
-We stayed at the amazing Reunion Lake RV Resort in Ponchatoula, Louisiana for the majority of our trip. It looks good online, almost too good to be true. But when we pulled in, I realized it was even better in person. We stayed in a spot overlooking the lake (site 159, to be exact) and only a stroll away from the lazy river, swim-up bar, adult pool and hot tub, and the family pool. Oh, and also near the mini-golf course, playground, and the basketball courts. The last two days of our stay were spent watching them build a huge water attraction/obstacle course in the lake near us. We had amazing 80 degree weather most days, but their busy season starts April 1st and I can just imagine how busy and exciting this place is in the summer. If you have a camper, put this place on your list. There’s also a restaurant, game room, bar, and a Sonic Drive-Thru at the entrance. You could park your rig here and not need to leave all week.

-From Reunion Resort, you’re within a 10-15 minute drive to tons of great local places to eat. Two we tried and really loved were Our Mom’s Restaurant & Bar in nearby Hammond (spend an evening walking around their main street) and Habanero’s in Covington (their homemade chips and salsa plus the bacon-wrapped BBQ shrimp tacos were a hit).

◆ ◆ ◆

> _Task set_
1) Say whether each statement agrees with the RV resort text, answering yes or no and quoting the words that decide it: (a) The site overlooking the lake was close to the lazy river. (b) The resort's busy season begins in May. (c) Habanero's is located in Hammond.
2) Carry on the RV resort text from its last sentence.
The entries that come next are from a different source than the RV resort text.

◆ ◆ ◆

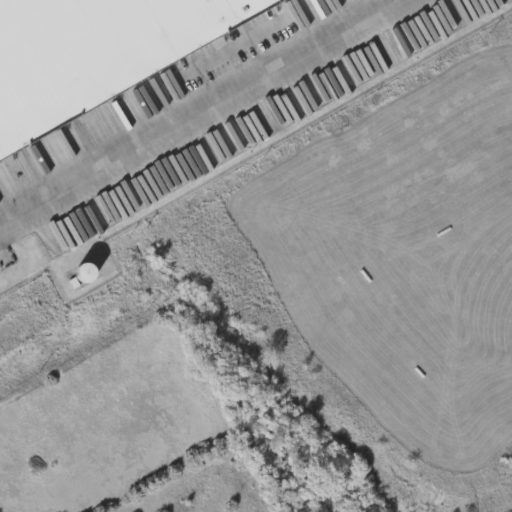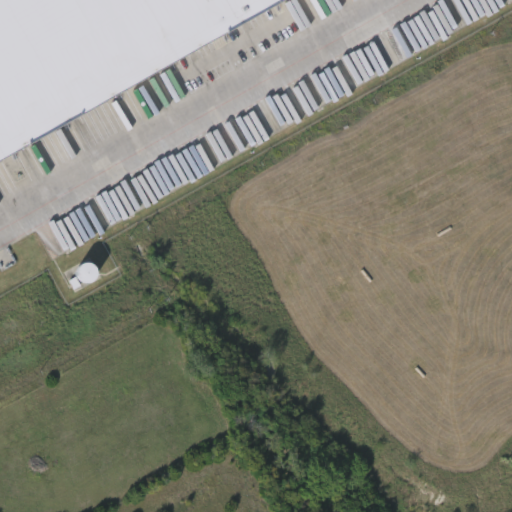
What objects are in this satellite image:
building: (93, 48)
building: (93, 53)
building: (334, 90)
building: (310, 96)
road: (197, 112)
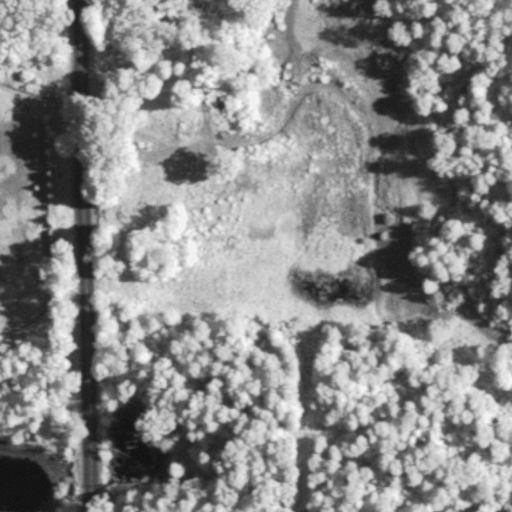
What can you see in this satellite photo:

◆ ◆ ◆

> _Numbered answers_
1)
(a) Yes: "only a stroll away from the lazy river"
(b) No: "their busy season starts April 1st"
(c) No: "Habanero’s in Covington"

2)
-One afternoon we ventured to Kliebert’s Turtle and Alligator Farm and had an unforgettable experience. Their website claims the farm was established in 1957 by the original “Swamp People” and I would one-million percent vouch for this claim. Guys, I want you to visit this place, because it will be memorable, but also it will scar you a little? I don’t even know how to explain it. The girls got to sit on lots of animals, even ones we probably shouldn’t have. Our guide (who until a few weeks ago, was a waitress at a local restaurant) WRESTLED an alligator in bare feet so she could tape his mouth shut so we could all pet and sit on him. It made me so nervous and I did have a little mental breakdown while trying to be adventurous, but you only get to see that madness if you follow me on Instagram. I get sweaty and giggle/cry if I think about it too much. But seriously, visit this place and then tell your friends. It’s the weirdest experience ever and I don’t want you to miss it.

-Between the two of us, Chris and I have been to New Orleans six or seven times so we didn’t do much of the typical Canal Street or neighboring areas visits. We didn’t have the desire and kids probably shouldn’t go there. But we did visit Jackson Square, shop at the French Market, watch beignets being made at Cafe du Monde (and eat at Cafe du Monde…), and enjoy gumbo, jambalaya, and red beans and rice at the Gumbo Shop. If you’ve got a Jr. Ranger badge collector, there are a few National Park places to explore near the water as well as a children’s museum and aquarium.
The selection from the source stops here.